Atypical antipsychotics do not seem to be associated with birth defects, but the weight gain associated with their use can increase the risk for neural tube defects, hypertension, and gestational diabetes. Therefore, you should try to use the lowest dose necessary and, as always with the atypicals, you should follow metabolic labs, blood pressure, and weight closely throughout pregnancy.
Breastfeeding. Data suggest that both typicals and atypicals are safe during breastfeeding and no long-term effects have been identified with either class (Robinson GE ibid). There is limited data on atypical agents and breastfeeding, but the data we have suggest that excretion into breast milk is minimal and adverse events are rare.
With clozapine (Clozaril), patients should avoid breastfeeding because of the potential risk of agranulocytosis or seizures in the baby. Breastfeeding on chlorpromazine (Thorazine) should also be avoided due to the risk of drowsiness in the baby—probably due to its long half-life (Winans EA, J Hum Lact 2001;17(4)344–347). In both cases, if you determine that staying on that particular medication is in the best interest of the mother, bottle-feeding may be the best choice.

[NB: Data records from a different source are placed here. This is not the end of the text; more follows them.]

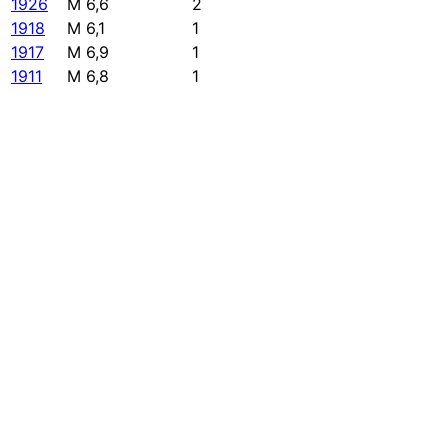
1926
M 6,6
2
1918
M 6,1
1
1917
M 6,9
1
1911
M 6,8
1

First-trimester benzodiazepine use has been associated with a very small (0.7%) increased risk of cleft lip and palate. However, it is fine to use them in the second and third trimesters and during breastfeeding (Nonacs RM, MGH Center for Women’s Health 2007; http:// bit.ly/JCXg5u). There have been some reports of baby withdrawal or oversedation with these medications, but such symptoms are usually mild and self-limiting.
Breastfeeding. Lorazepam (Ativan) has a shorter half-life than other benzodiazepines and there is less risk of it building up in the baby and potentially causing lethargy.
TCPR’S VERDICT: When trying to pare down a medication regimen for bipolar disorder in pregnancy, stay away from valproic acid, and stick with lamotrigine or an atypical antipsychotic. Lithium isn’t as bad as people make it out to be, but the monitoring can be taxing. And close follow-up—ideally involving the patient’s partner and obstetrician—is valuable.